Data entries
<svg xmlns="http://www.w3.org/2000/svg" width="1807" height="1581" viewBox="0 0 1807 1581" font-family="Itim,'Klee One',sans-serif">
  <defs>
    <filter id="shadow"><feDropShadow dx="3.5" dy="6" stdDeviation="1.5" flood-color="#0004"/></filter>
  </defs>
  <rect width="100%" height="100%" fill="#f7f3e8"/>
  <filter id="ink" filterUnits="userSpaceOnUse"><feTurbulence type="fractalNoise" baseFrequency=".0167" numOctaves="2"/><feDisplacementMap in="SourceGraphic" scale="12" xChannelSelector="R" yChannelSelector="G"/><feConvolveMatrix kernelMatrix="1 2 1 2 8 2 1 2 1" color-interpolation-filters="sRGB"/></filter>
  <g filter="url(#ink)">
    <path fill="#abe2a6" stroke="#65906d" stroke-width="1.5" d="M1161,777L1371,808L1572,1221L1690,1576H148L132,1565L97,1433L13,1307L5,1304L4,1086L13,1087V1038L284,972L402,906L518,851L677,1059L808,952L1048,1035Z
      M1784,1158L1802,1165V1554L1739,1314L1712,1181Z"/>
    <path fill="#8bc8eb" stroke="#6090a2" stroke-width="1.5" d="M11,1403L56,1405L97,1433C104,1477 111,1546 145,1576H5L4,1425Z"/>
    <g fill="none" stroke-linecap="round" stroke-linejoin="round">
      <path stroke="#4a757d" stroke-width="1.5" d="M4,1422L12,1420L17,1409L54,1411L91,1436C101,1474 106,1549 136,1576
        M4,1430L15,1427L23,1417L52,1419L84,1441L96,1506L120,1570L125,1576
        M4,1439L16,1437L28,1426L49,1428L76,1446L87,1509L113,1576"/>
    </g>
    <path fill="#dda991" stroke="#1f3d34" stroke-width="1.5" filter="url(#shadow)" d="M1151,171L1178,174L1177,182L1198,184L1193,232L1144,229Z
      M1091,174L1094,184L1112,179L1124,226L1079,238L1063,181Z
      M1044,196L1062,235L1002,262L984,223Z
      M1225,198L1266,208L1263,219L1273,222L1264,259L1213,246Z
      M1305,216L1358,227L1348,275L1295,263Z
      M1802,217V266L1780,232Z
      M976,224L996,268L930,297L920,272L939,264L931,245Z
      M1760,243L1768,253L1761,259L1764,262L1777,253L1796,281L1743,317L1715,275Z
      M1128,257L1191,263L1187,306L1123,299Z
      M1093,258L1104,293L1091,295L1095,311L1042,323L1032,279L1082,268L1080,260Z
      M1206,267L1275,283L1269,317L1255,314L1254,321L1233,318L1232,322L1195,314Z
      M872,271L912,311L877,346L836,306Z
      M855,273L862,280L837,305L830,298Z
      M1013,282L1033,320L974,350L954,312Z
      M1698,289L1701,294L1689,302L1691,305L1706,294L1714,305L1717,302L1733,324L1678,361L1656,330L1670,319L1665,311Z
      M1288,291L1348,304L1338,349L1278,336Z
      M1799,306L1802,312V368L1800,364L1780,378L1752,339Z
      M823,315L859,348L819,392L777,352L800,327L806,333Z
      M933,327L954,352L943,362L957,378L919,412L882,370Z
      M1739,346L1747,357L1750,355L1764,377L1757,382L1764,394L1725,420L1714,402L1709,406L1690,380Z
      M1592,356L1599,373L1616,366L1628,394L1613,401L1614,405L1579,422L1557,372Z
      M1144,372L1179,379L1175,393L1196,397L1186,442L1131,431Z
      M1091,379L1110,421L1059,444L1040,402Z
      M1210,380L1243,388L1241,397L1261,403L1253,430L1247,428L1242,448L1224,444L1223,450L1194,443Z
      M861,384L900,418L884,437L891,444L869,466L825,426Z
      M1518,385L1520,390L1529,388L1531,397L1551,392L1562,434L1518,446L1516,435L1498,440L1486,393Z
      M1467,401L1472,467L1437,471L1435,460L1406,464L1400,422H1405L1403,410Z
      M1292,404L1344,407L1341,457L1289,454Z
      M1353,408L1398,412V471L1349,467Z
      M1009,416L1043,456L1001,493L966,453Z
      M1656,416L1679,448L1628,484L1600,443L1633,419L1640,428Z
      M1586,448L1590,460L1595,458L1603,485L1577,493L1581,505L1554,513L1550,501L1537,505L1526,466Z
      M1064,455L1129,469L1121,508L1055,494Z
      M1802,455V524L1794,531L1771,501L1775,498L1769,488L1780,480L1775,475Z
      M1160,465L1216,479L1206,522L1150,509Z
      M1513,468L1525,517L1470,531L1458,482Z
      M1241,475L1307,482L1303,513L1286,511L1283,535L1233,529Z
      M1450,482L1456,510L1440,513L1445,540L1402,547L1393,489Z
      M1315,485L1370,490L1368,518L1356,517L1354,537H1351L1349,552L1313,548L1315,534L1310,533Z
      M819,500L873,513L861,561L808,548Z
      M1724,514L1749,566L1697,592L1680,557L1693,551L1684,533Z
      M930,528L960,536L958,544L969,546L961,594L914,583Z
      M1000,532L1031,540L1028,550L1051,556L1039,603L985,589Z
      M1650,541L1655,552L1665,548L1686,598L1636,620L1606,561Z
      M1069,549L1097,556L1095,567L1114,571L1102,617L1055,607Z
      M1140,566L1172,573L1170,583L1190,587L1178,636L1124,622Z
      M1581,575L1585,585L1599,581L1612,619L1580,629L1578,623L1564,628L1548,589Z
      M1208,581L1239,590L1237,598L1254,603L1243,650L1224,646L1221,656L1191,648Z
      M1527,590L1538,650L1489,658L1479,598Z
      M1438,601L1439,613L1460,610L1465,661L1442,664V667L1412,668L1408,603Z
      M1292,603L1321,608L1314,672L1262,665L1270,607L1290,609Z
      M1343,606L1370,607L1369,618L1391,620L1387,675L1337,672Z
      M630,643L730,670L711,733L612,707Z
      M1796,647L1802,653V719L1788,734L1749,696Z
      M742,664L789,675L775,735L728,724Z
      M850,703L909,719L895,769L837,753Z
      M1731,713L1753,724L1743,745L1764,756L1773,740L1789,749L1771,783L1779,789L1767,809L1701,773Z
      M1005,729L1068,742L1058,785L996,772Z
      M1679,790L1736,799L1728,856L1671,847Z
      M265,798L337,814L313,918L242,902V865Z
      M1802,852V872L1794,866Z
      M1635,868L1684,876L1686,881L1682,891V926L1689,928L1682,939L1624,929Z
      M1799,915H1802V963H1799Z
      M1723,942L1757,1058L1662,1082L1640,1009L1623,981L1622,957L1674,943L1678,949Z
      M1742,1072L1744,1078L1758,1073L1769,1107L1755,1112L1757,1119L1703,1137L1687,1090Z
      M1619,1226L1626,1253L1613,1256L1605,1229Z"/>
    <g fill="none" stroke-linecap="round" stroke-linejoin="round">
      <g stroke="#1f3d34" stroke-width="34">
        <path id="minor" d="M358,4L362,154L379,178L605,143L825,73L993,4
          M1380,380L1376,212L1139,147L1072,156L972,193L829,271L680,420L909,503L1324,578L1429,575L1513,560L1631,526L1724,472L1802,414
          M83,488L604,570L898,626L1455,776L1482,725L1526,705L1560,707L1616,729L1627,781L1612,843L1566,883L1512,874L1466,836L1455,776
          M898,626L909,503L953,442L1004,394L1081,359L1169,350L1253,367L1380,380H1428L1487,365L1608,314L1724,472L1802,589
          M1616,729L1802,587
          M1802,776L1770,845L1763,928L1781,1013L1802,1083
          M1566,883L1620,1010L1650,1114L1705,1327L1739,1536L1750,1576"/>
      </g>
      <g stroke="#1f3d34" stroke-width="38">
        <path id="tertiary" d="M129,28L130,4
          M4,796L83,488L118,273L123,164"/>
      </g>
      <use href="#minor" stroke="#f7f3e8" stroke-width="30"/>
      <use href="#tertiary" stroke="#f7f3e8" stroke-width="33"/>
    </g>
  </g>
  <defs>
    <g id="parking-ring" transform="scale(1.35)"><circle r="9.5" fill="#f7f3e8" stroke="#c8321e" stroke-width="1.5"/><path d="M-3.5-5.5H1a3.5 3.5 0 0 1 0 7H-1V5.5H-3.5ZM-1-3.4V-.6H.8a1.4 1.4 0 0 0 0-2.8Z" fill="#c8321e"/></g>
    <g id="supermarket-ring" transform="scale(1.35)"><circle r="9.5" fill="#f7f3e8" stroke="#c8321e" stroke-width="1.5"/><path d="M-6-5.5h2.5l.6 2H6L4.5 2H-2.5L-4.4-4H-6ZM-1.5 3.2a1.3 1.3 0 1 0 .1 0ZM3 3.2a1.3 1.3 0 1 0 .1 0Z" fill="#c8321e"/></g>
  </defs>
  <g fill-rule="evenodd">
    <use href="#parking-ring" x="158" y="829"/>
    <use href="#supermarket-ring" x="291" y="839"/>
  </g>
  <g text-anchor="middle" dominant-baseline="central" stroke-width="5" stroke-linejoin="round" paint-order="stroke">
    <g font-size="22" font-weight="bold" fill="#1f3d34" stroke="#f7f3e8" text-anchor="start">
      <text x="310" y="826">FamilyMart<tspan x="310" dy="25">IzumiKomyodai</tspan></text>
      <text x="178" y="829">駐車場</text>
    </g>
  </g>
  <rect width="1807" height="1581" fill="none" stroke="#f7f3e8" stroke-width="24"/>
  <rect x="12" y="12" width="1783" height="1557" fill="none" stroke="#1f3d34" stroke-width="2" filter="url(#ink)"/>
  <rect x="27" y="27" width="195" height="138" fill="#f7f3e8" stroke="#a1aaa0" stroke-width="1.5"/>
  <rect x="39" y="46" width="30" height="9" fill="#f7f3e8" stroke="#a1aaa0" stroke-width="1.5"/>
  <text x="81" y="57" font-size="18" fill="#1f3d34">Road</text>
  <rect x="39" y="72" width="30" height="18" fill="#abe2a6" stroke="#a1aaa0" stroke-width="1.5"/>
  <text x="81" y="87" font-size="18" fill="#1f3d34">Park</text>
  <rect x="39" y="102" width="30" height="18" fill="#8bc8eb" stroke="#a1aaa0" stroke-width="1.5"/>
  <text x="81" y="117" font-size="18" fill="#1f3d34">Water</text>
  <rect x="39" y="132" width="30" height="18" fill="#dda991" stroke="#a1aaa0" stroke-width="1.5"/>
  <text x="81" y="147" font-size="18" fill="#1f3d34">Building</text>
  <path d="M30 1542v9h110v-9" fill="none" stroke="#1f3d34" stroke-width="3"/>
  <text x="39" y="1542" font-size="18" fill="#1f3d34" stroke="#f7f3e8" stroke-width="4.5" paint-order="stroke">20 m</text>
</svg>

**WHAT YOU NEED TO DO:**
Write out every line in the data that holds the string "anchor".

**YOUR SOLUTION:**
  <g text-anchor="middle" dominant-baseline="central" stroke-width="5" stroke-linejoin="round" paint-order="stroke">
    <g font-size="22" font-weight="bold" fill="#1f3d34" stroke="#f7f3e8" text-anchor="start">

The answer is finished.